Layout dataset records
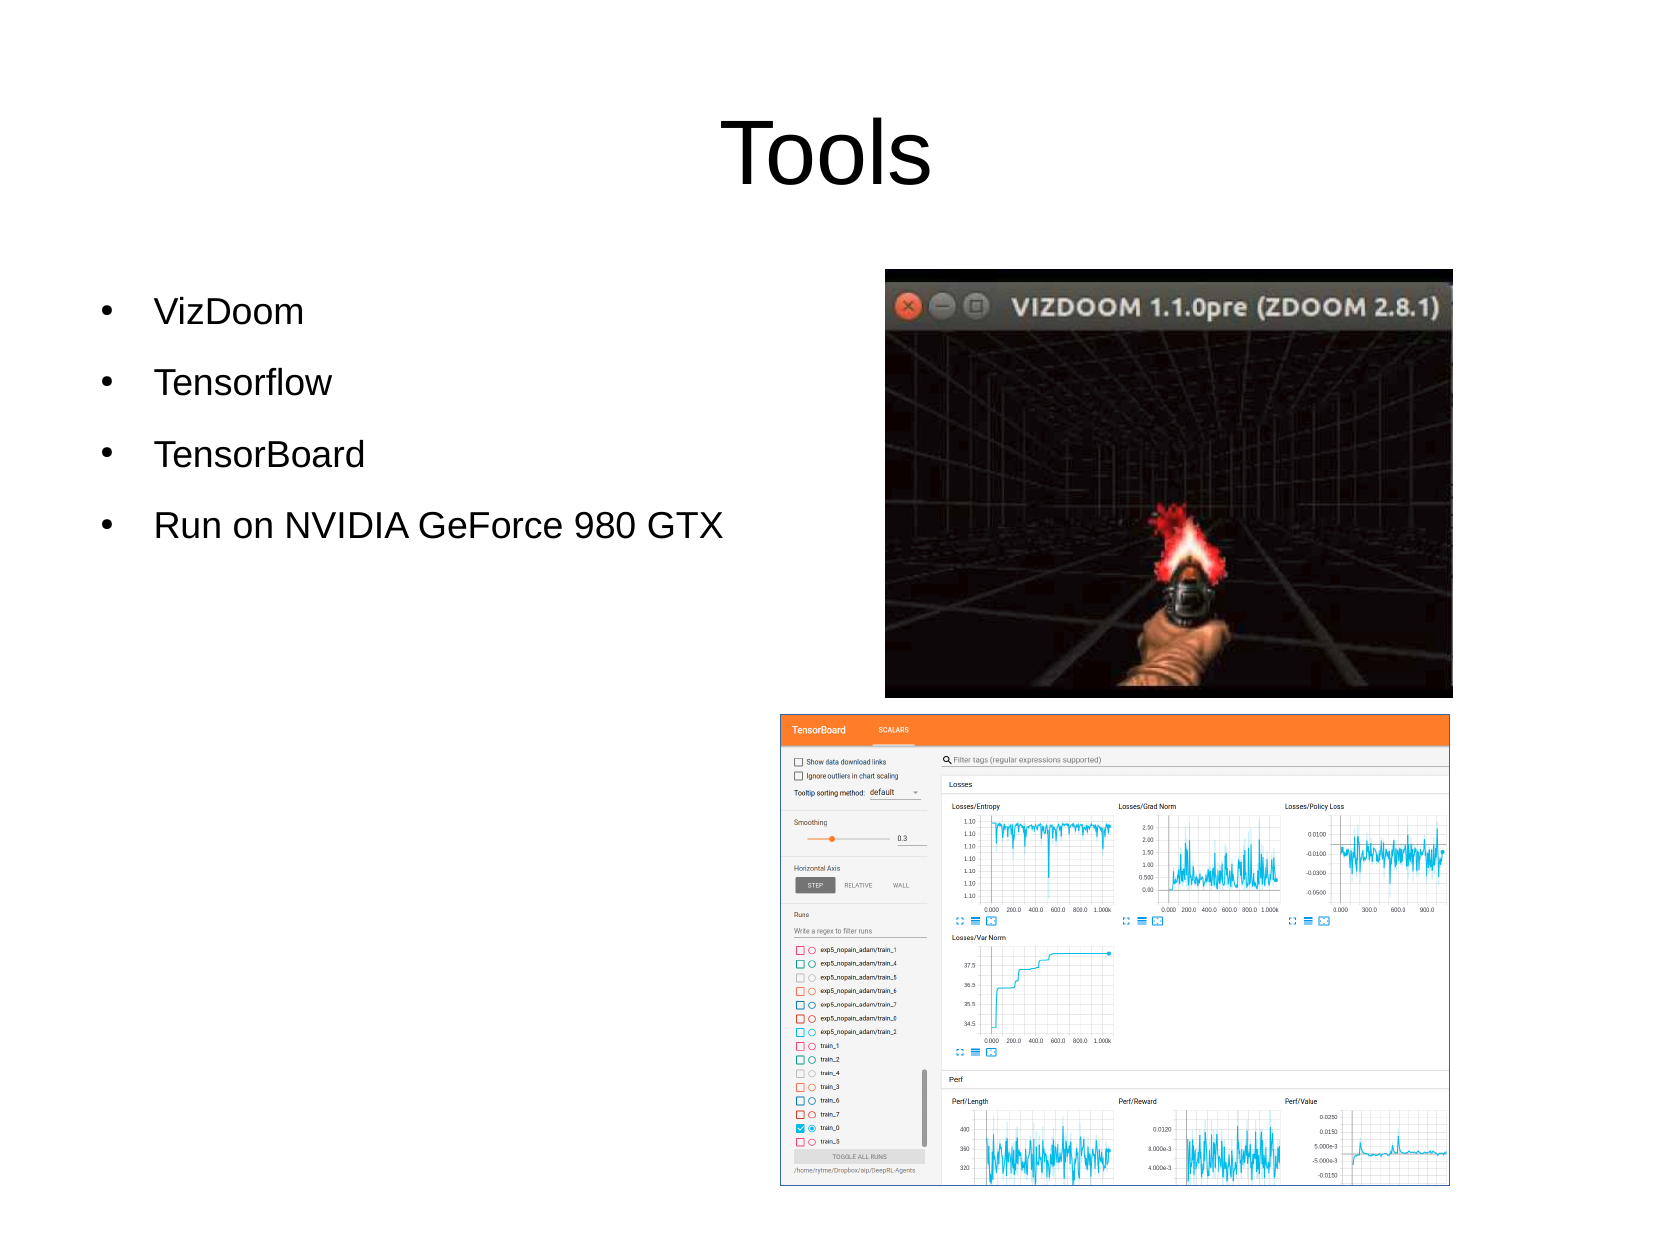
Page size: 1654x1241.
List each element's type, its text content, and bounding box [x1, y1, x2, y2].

picture [780, 714, 1450, 1186]
list VizDoom Tensorflow TensorBoard Run on NVIDIA GeForce 980 GTX [82, 290, 1571, 1010]
picture [885, 269, 1453, 698]
title Tools [82, 49, 1571, 257]
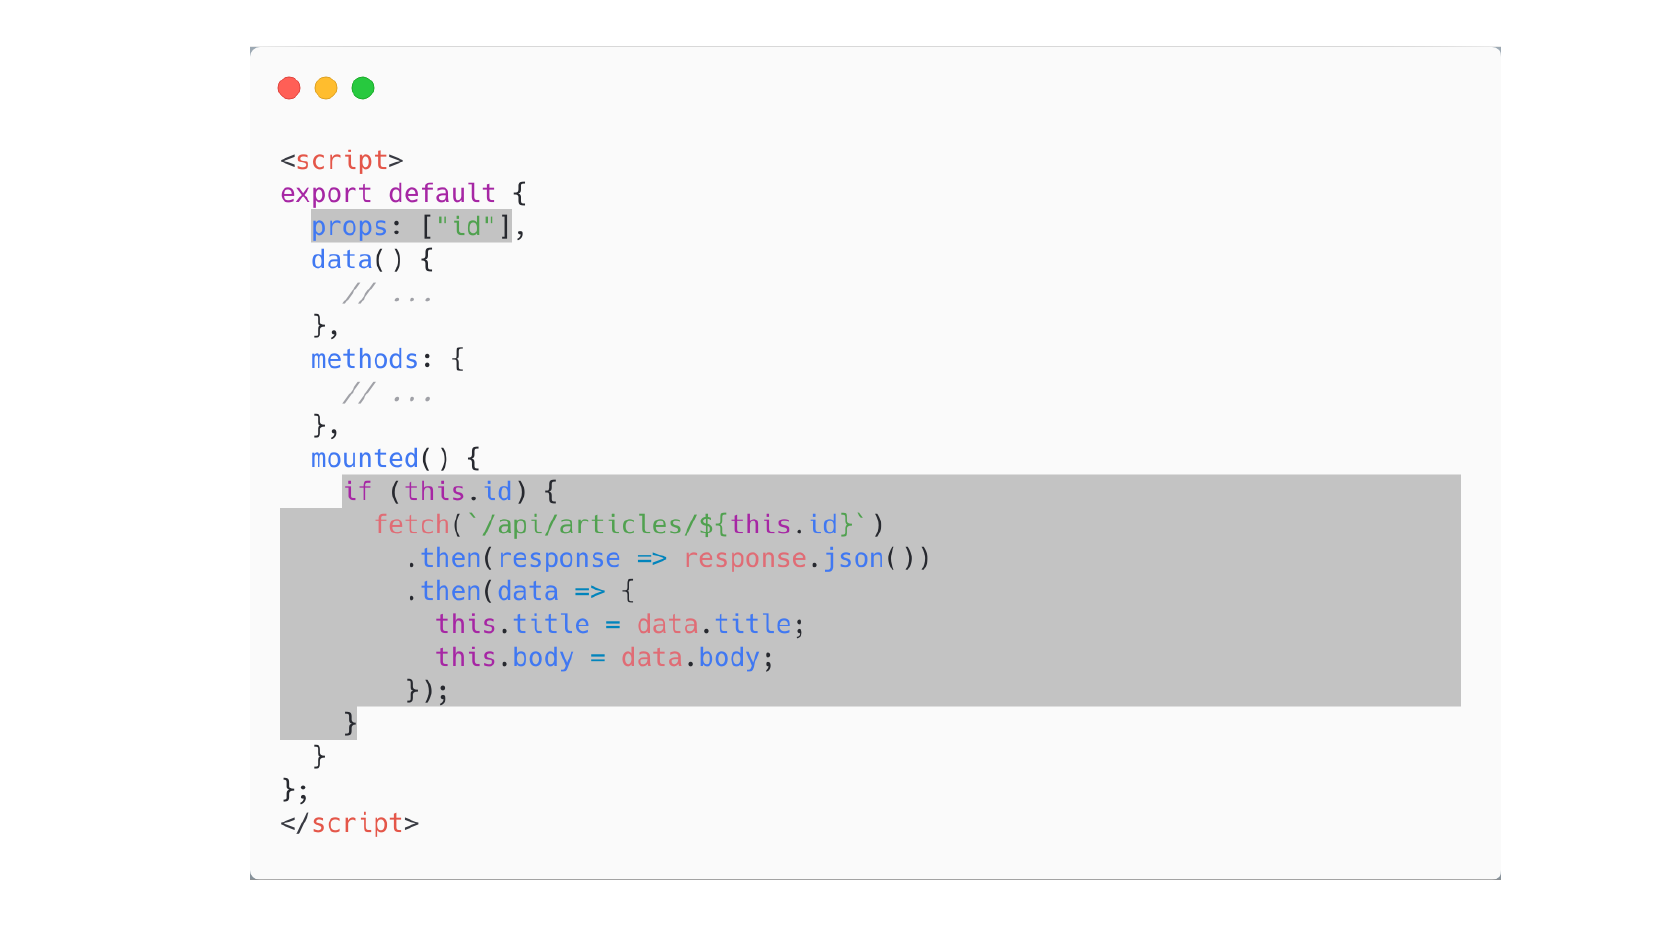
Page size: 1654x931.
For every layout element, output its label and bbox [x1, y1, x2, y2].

picture [250, 46, 1501, 880]
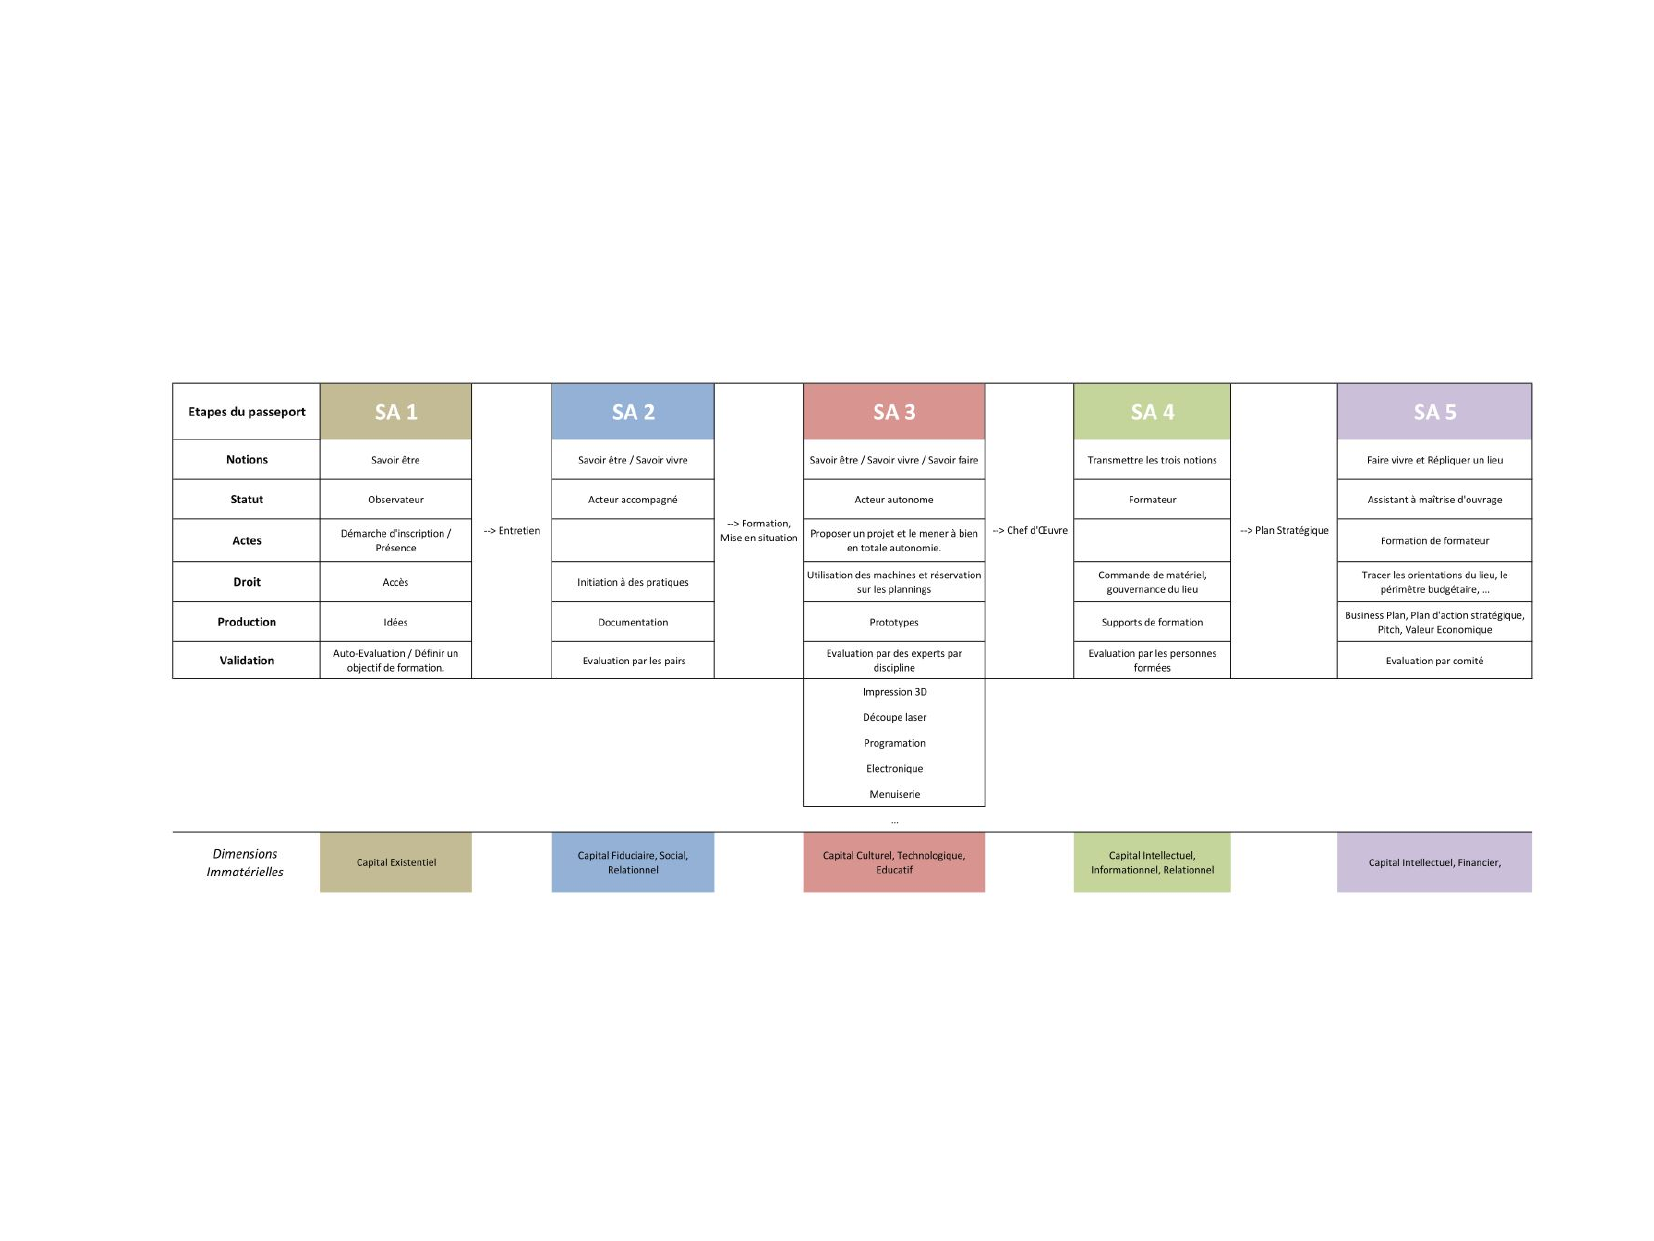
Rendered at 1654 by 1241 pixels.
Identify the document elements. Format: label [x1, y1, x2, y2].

picture [165, 377, 1541, 898]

◆ Description of the task
Return every line of the records above verbatim, omitting the pictures.

◆ The solution
Page size: 1654x1241.
List each element's type, its text content, and bounding box [x1, y1, x2, y2].

picture [780, 714, 1450, 1186]
list VizDoom Tensorflow TensorBoard Run on NVIDIA GeForce 980 GTX [82, 290, 1571, 1010]
picture [885, 269, 1453, 698]
title Tools [82, 49, 1571, 257]
Page size: 1654x931.
For every layout element, output its label and bbox [x1, y1, x2, y2].

picture [250, 46, 1501, 880]
Rendered at 1654 by 1241 pixels.
Identify the document elements. Format: label [x1, y1, x2, y2].

picture [165, 377, 1541, 898]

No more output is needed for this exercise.